# ensemble playing



## henrikhank (Dec 8, 2016)

Hi!
I found some great musicians who will help me learn more about ensemble playing. I guess we'll only play non-classical music. As a pianist who's learning both clasdical and non-classical I find this a bit sad.

Classical keyboard playing (especially piano) doesn't serm very much suited for ensemble playing (unless you would play chamber music).
On the other hand I can imagine Bach on a friday night at his baroque jam session* (or whatever they called it). Classical is, if my understanding is correct, aimed at solo playing whereas non-classical is aimed at ensemble/group playing.

What do you as experts in classical music say about this?


----------



## tdc (Jan 17, 2011)

henrikhank said:


> Hi!
> I found some great musicians who will help me learn more about ensemble playing. I guess we'll only play non-classical music. As a pianist who's learning both clasdical and non-classical I find this a bit sad.
> 
> Classical keyboard playing (especially piano) doesn't serm very much suited for ensemble playing (unless you would play chamber music).
> ...


I think you have a point in here somewhere, but it is not really worded correctly. Look at all the different orchestras and classical ensembles in the world...how can you say it is geared towards only solo playing?

It is true that in groups it is easier to sit down and have a 'jam' playing non classical music. But most of the time when you are playing in a group the musicians know the songs they will be playing ahead of time. It is the same for classical music only the music played generally requires more preparation time in advance to perform.

It is also possible to 'jam' (or have an improvisatory session) in classical music it is just that it requires a very specialized and/or high level of musicianship to do.


----------



## hpowders (Dec 23, 2013)

For years the Boston Symphony Orchestra first chair players and a few others players in the orchestra, prided themselves in coming together to play chamber music. Luckily they made recordings. As the "Boston Symphony Chamber Players" their collaborations produced some of the best chamber performances available.


----------



## pcnog11 (Nov 14, 2016)

henrikhank said:


> Hi!
> I found some great musicians who will help me learn more about ensemble playing. I guess we'll only play non-classical music. As a pianist who's learning both clasdical and non-classical I find this a bit sad.
> 
> Classical keyboard playing (especially piano) doesn't serm very much suited for ensemble playing (unless you would play chamber music).
> ...


I think how we train or were trained classically in piano playing contradicts with modern training. Modern training has jam sessions that emphasis much about team work and collaboration. On the other hand, the classical approach stress the importance of individual instrument with correct technical development whereas working in a quartet or ensemble do not seem to be as important initially. Many piano players may not attain to the stage of working with quartet or ensemble. I think the concept of collaboration was not the thinking for many piano teachers. Maybe it is time for those teaching piano to revise the curriculum for modern piano learners.


----------



## Heck148 (Oct 27, 2016)

henrikhank said:


> Classical keyboard playing (especially piano) doesn't serm very much suited for ensemble playing (unless you would play chamber music)...... Classical is, if my understanding is correct, aimed at solo playing whereas non-classical is aimed at ensemble/group playing.
> What do you as experts in classical music say about this?

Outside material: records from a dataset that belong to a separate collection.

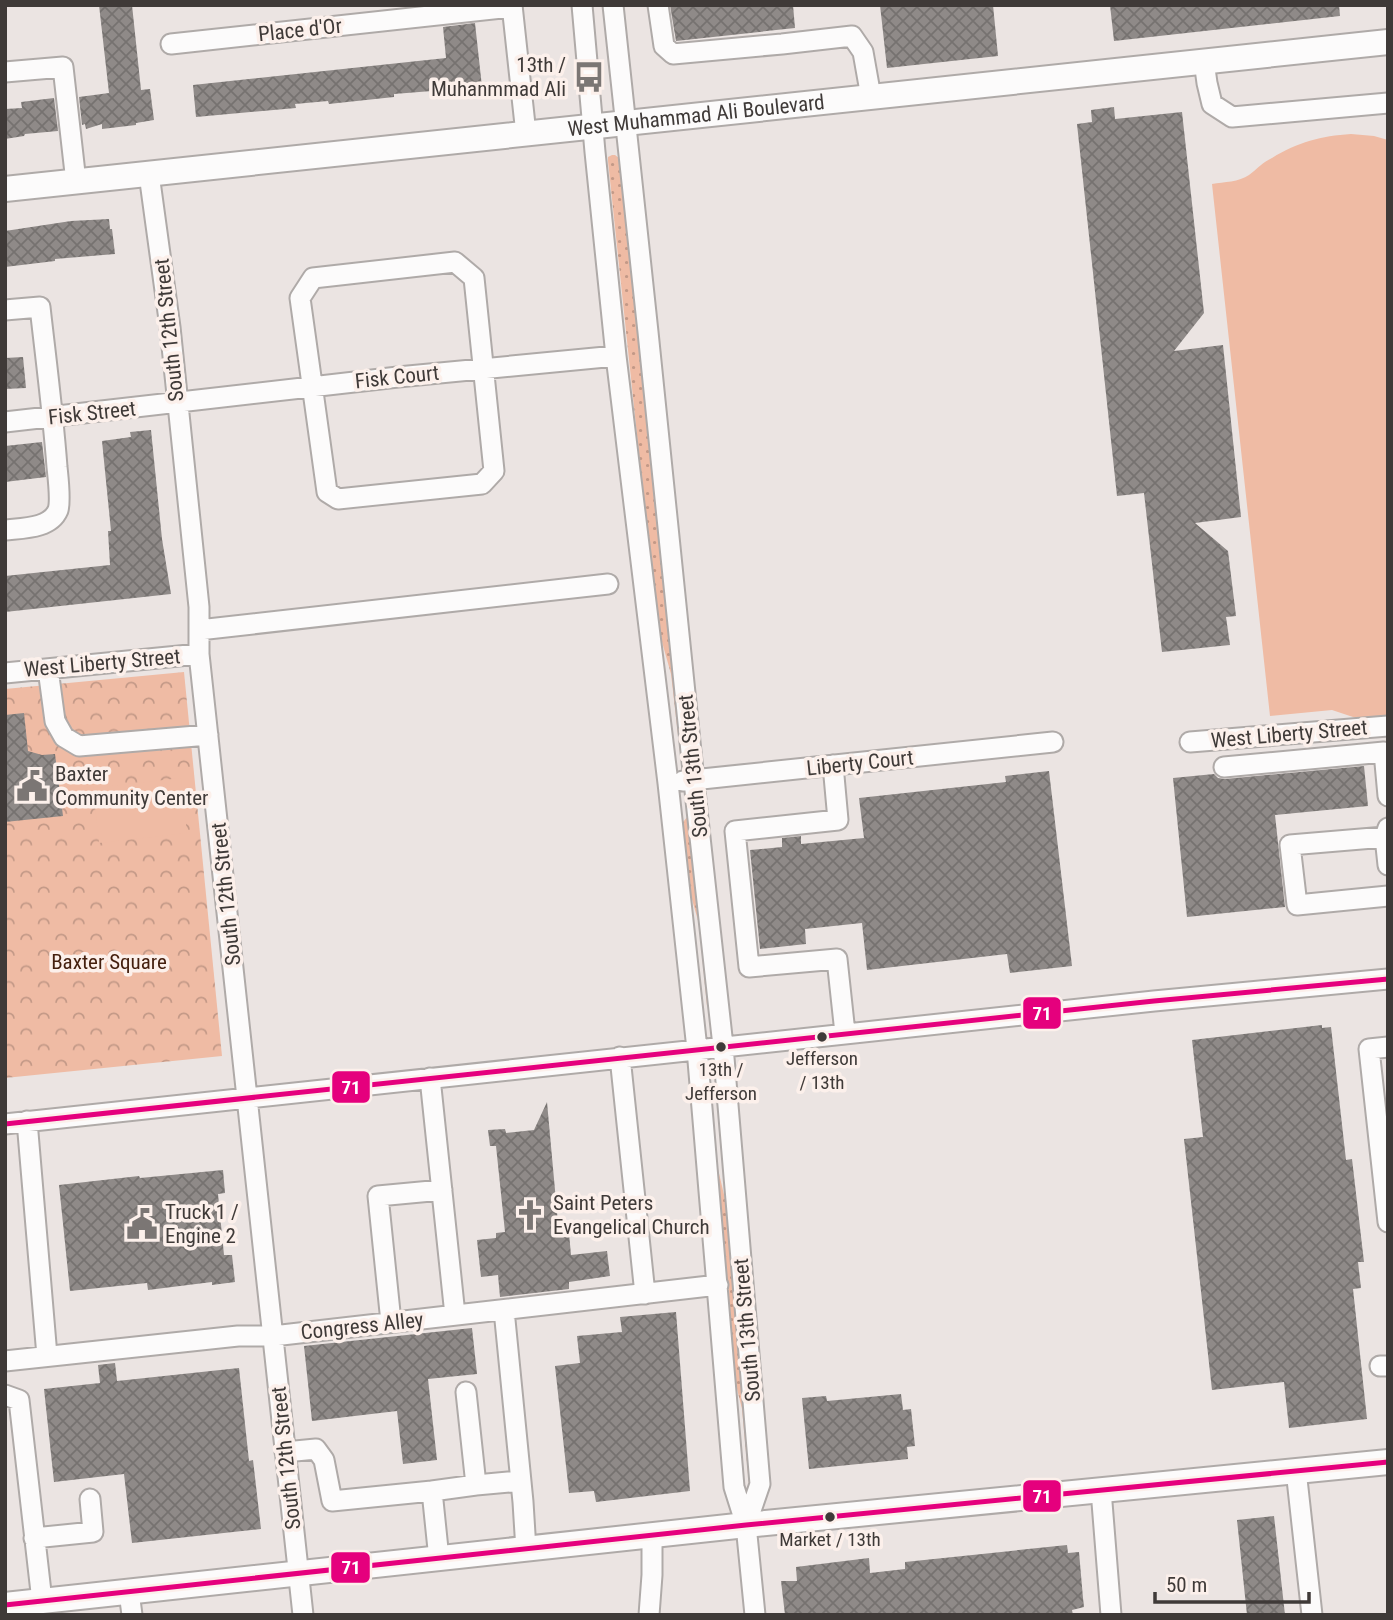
<svg xmlns="http://www.w3.org/2000/svg" width="1393" height="1620" font-family="'Roboto Condensed',sans-serif">
<style>
.grass{fill:url(#grass-dots)}
.park{fill:url(#park-crowns)}
.pitch{fill:#efbba4}
.building{fill:url(#building-cross-hatch)}
.lines{fill:none;stroke-linecap:round;stroke-linejoin:round}
.minor-casing{stroke:#afaaa8;stroke-width:23}
.major-casing{stroke:#afaaa8;stroke-width:28}
.minor{stroke:#fcfbfb;stroke-width:19}
.major{stroke:#fcfbfb;stroke-width:24}
.bus-1-casing{stroke:#fcf0eb;stroke-width:10}
.bus-1{stroke:#e5007d;stroke-width:5}
.bus-dot{fill:#3f3a38;stroke:#fcf0eb;stroke-width:2.5}
.labels{text-anchor:middle;dominant-baseline:central;stroke-width:7;stroke-linejoin:round;paint-order:stroke}
.bus-label{font-size:19px;fill:#3f3a38;stroke:#fcf0eb}
.street-label{font-size:21px;fill:#3f3a38;stroke:#fcf0eb}
.poi-label{font-size:21px;fill:#3f3a38;stroke:#fcf0eb;text-anchor:start}
.park-label{font-size:21px;fill:#441f0e;stroke:#fcf0eb}
.line-badge{stroke:#fcf0eb;stroke-width:2.5}
.badge-label{font-size:19px;text-anchor:middle;font-weight:bold;fill:#fff}
</style>
<defs>
<pattern id="grass-dots" width="8" height="8" patternUnits="userSpaceOnUse" patternTransform="scale(1.75)"><rect width="8" height="8" fill="#efbba4"/><path d="M2 2h.1M6 6h.1" fill="none" stroke="#c39987" stroke-width="1.8" stroke-linecap="round"/></pattern>
<pattern id="park-crowns" width="20" height="18" patternUnits="userSpaceOnUse" patternTransform="scale(1.75)"><rect width="20" height="18" fill="#efbba4"/><path d="M2 6a3 3 0 1 1 6 0M12 15a3 3 0 1 1 6 0" fill="none" stroke="#c39987"/></pattern>
<pattern id="building-cross-hatch" width="8" height="8" patternUnits="userSpaceOnUse" patternTransform="scale(1.75)"><rect width="8" height="8" fill="#8f8a88"/><path d="M0 0l8 8M0 8l8-8" fill="none" stroke="#767270"/></pattern>
</defs>
<rect width="100%" height="100%" fill="#ebe4e2"/>
<path class="grass" d="M612 155H615L619 158 682 753 680 752 671 674 657 624 608 161V157Z
M688 816H689L709 1007 707 1006 699 924 685 875 679 827Z
M709 1089 717 1165 730 1220 751 1485H749L742 1409 729 1357Z"/>
<path class="park" d="M184 672 222 1056 5 1078V689Z"/>
<path class="pitch" d="M1351 134 1374 136 1388 140V716L1359 719 1332 710 1270 716 1212 184C1224 182 1239 182 1249 175 1257 169 1263 162 1272 158 1298 142 1321 136 1351 134Z
M181 778 187 833 99 843 93 788Z"/>
<path class="building" d="M99 5H132L141 90 150 89 154 120 136 123V125L102 129V124L86 129 85 124 82 125 79 97 109 93Z
M670 5H793L795 28 676 41Z
M880 5H993L998 56 887 68Z
M1110 5H1339L1340 16 1114 41Z
M475 23 482 87 394 94V97L338 103 329 104 328 101 295 104 296 108 196 117 193 85 446 58 443 27Z
M54 98 58 131 25 134 24 136 5 139V109L22 108 21 102Z
M1114 107 1115 119 1182 112 1204 313 1174 351 1223 345 1241 517 1195 523 1228 551 1236 616 1226 617 1230 645 1162 652 1144 493 1117 496 1077 124 1092 122 1091 110Z
M109 219 110 229H112L115 254 55 259V261L5 267V231L71 221Z
M23 357 26 388 5 389V358Z
M151 430 162 539 171 594 5 612V576L110 565 108 531H111L102 441 131 437 130 432Z
M42 442 46 477 5 482V446Z
M24 713 28 751 42 755 55 754 63 816 5 822V715Z
M1364 766 1368 806 1275 815 1285 907 1187 917 1173 778 1214 774 1218 778 1225 779Z
M1049 771 1072 966 1010 973 1007 954 867 970 862 923 805 929 806 944 760 949 750 850 782 847V838L801 836V844L864 838 859 798 1006 782 1005 776Z
M1322 1025V1028L1331 1027 1346 1160 1352 1159 1364 1262H1358L1361 1288 1353 1289 1367 1419 1289 1428 1284 1382 1212 1390 1184 1139 1203 1137 1192 1040Z
M547 1102 558 1223 568 1222 571 1255 607 1251 610 1276 569 1282V1289L500 1297 498 1275 481 1277 477 1240 496 1238V1233L505 1232 496 1146H490L488 1130 505 1129 506 1133 534 1130Z
M223 1170 225 1193 218 1194 224 1255H232L235 1282 212 1285V1282L148 1290 147 1283 70 1291 59 1185 139 1176 140 1178Z
M676 1312 690 1491 596 1502 594 1491 569 1493 555 1366 580 1363 577 1336 622 1332 620 1317Z
M472 1328 477 1374 428 1379 437 1460 403 1464 397 1411 312 1421 304 1346Z
M115 1363 117 1381 239 1368 249 1461 253 1460 261 1529 132 1543 124 1474 54 1482 44 1389 100 1383 98 1365Z
M901 1394 903 1410 911 1409 915 1446 907 1447 908 1459 809 1469 802 1398 826 1396 827 1401Z
M1274 1516 1285 1615H1247L1237 1520Z
M1067 1545 1068 1553 1079 1552 1083 1598 1084 1607 1072 1610 1073 1615H785L781 1581H797L796 1567 869 1558 870 1573 905 1569V1562Z"/>
<g class="lines">
<defs>
<path id="minor" d="M512 5 526 134
M582 5 595 152 616 356 668 783 697 1049 734 1487 746 1525 755 1615
M613 5 648 332 697 810 723 1046 760 1484 746 1525
M658 5 664 46 673 54 782 44 852 36 863 52 871 97
M171 44 512 7
M1204 61 1207 83 1212 104 1232 117 1388 103
M5 72 63 67 76 182
M149 174 170 327 199 607V654L303 1615
M455 262 474 278 494 471 482 484 338 499 327 492 300 298 313 278Z
M5 310 40 307C46 360 53 413 57 467 58 477 61 501 58 510 50 529 22 528 5 530
M5 422 398 377 616 356
M199 630 608 584
M48 669 55 721 64 737 79 746 208 735
M5 673 199 654
M1190 742 1388 726
M833 765 838 820 735 831 749 967 837 959 845 1033
M1224 767 1384 752 1388 796
M683 781 1053 742
M1388 828 1385 837 1388 865
M1385 837 1290 845 1297 905 1388 896
M1388 1047 1369 1049 1388 1222
M620 1057 645 1294
M430 1078 455 1315
M27 1121 47 1356
M5 1124 1154 1001 1388 979
M504 1310 523 1502 526 1550
M391 1322 378 1196 442 1190
M5 1361 238 1336H273L718 1285
M1380 1366H1388
M5 1395 19 1400 42 1601
M285 1452 316 1449 324 1460 332 1501 432 1491 439 1559
M1296 1470 1312 1615
M476 1485 520 1481
M1101 1490 1111 1615
M432 1491 476 1485 466 1392
M34 1538 93 1532 90 1499
M129 1592 132 1615
M649 1615 652 1575V1536"/>
<g id="major">
<path id="s1" d="M5 189 1388 42"/>
<path d="M5 1605 746 1525 1388 1462"/>
</g>
</defs>
<use href="#minor" class="minor-casing"/>
<use href="#major" class="major-casing"/>
<use href="#minor" class="minor"/>
<use href="#major" class="major"/>
<defs>
<path id="bus-1" d="M5 1124 1154 1001 1388 979
M5 1605 746 1525 1388 1462"/>
</defs>
<use href="#bus-1" class="bus-1-casing"/>
<use href="#bus-1" class="bus-1"/>
</g>
<defs>
<symbol id="bus-bare" viewBox="-9 -9 18 18"><path d="M-5-6H5V4H4V6H2V4H-2V6H-4V4H-5ZM-3.5-4V0h7V-4ZM-3.5 1.2v1.5H-2V1.2ZM2 1.2v1.5H3.5V1.2Z" fill="#7b7674" stroke="#fcf0eb" stroke-width="2.5" paint-order="stroke"/></symbol>
<symbol id="civic-bare" viewBox="-9 -9 18 18"><path d="M-.6-6.5H3V-4.5H.6V-3L4-1V1h2V6H-6V1h2V-1L-.6-3ZM-1.2 2.5V6h2.4V2.5Z" fill="#7b7674" stroke="#fcf0eb" stroke-width="2.5" paint-order="stroke"/></symbol>
<symbol id="church-bare" viewBox="-9 -9 18 18"><path d="M-1.2-6h2.4v3.5h3.3v2.4h-3.3V6h-2.4V-.1h-3.3v-2.4h3.3Z" fill="#7b7674" stroke="#fcf0eb" stroke-width="2.5" paint-order="stroke"/></symbol>
</defs>
<g fill-rule="evenodd">
<use href="#bus-bare" x="567" y="55" width="44" height="44"/>
<use href="#civic-bare" x="10" y="764" width="44" height="44"/>
<use href="#church-bare" x="508" y="1193" width="44" height="44"/>
<use href="#civic-bare" x="120" y="1202" width="44" height="44"/>
</g>
<g class="bus-dot">
<circle cx="822" cy="1037" r="6"/>
<circle cx="721" cy="1047" r="6"/>
<circle cx="830" cy="1517" r="6"/>
</g>
<g class="labels">
<g class="bus-label">
<text x="822" y="1058">Jefferson<tspan x="822" dy="24">/ 13th</tspan></text>
<text x="721" y="1069">13th /<tspan x="721" dy="24">Jefferson</tspan></text>
<text x="830" y="1539">Market / 13th</text>
</g>
<g class="street-label">
<text transform="translate(300 30) rotate(-6)">Place d'Or</text>
<text stroke="none"><textPath href="#s1" startOffset="695">West Muhammad Ali Boulevard</textPath></text>
<text transform="translate(169 330) rotate(-96)">South 12th Street</text>
<text transform="translate(397 377) rotate(-6)">Fisk Court</text>
<text transform="translate(92 413) rotate(-6)">Fisk Street</text>
<text transform="translate(102 663) rotate(-5)">West Liberty Street</text>
<text transform="translate(1289 734) rotate(-5)">West Liberty Street</text>
<text transform="translate(860 763) rotate(-6)">Liberty Court</text>
<text transform="translate(693 766) rotate(-96)">South 13th Street</text>
<text transform="translate(226 894) rotate(-96)">South 12th Street</text>
<text transform="translate(362 1326) rotate(-6)">Congress Alley</text>
<text transform="translate(747 1330) rotate(-95)">South 13th Street</text>
<text transform="translate(286 1458) rotate(-96)">South 12th Street</text>
</g>
<g class="poi-label">
<text x="566" y="65" text-anchor="end">13th /<tspan x="566" dy="24">Muhanmmad Ali</tspan></text>
<text x="55" y="774">Baxter<tspan x="55" dy="24">Community Center</tspan></text>
<text x="553" y="1203">Saint Peters<tspan x="553" dy="24">Evangelical Church</tspan></text>
<text x="165" y="1212">Truck 1 /<tspan x="165" dy="24">Engine 2</tspan></text>
</g>
<g class="park-label">
<text x="109" y="962">Baxter Square</text>
</g>
</g>
<g class="line-badge">
<rect x="1022" y="996" width="40" height="34" rx="7" fill="#e5007d"/>
<rect x="331" y="1070" width="40" height="34" rx="7" fill="#e5007d"/>
<rect x="1022" y="1479" width="40" height="34" rx="7" fill="#e5007d"/>
<rect x="330" y="1551" width="41" height="33" rx="7" fill="#e5007d"/>
</g>
<g class="badge-label">
<text x="1042" y="1020">71</text>
<text x="351" y="1094">71</text>
<text x="1042" y="1503">71</text>
<text x="351" y="1574">71</text>
</g>
<rect width="1393" height="1620" fill="none" stroke="#3f3a38" stroke-width="14"/>
<path d="M1155 1592v10h154v-10" fill="none" stroke="#3f3a38" stroke-width="3.5"/>
<text x="1166" y="1592" font-size="21" fill="#3f3a38" stroke="#fcf0eb" stroke-width="5" paint-order="stroke">50 m</text>
</svg>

??? There is so much excellent chamber music for piano and various combinations of instruments - strings, woodwinds, WW/strg combinations....I've spent well over 40 years exploring this repertoire, and I still haven't covered anywhere near all of it.


----------



## MadMusicist (Jan 14, 2017)

I don't agree with the notion that classical keyboard is more solo and non-classical is more ensemble. 

Yes, classical keyboard music (especially with the invention of the modern piano) certainly has a large capacity as a solo instrument. However, this does not mean it is "not suited" for ensembles. There is plenty of music for piano as part of an ensemble. Earlier classical keyboards (Eg. harpsichord) are even more ensemble-friendly and ensemble-suitable. 

The reason you don't see classical keyboardists/pianists "jamming" in ensembles is not due to the nature of the instruments or their suitability for ensembles. Rather, it has more to do with how "jamming" involves some degree of improvisation (otherwise we'd call it "practicing" or "rehearsing"), and classical musicians don't do so in the way sense non-classical people do. For example, when my pop music friends jam, some of the instruments can repeat fixed progression of 4 chords while another instrument jams a melody on top. This type of thing typically doesn't happen as often in classical music, and it has nothing to do with the capacity or the suitability of the instrument.


----------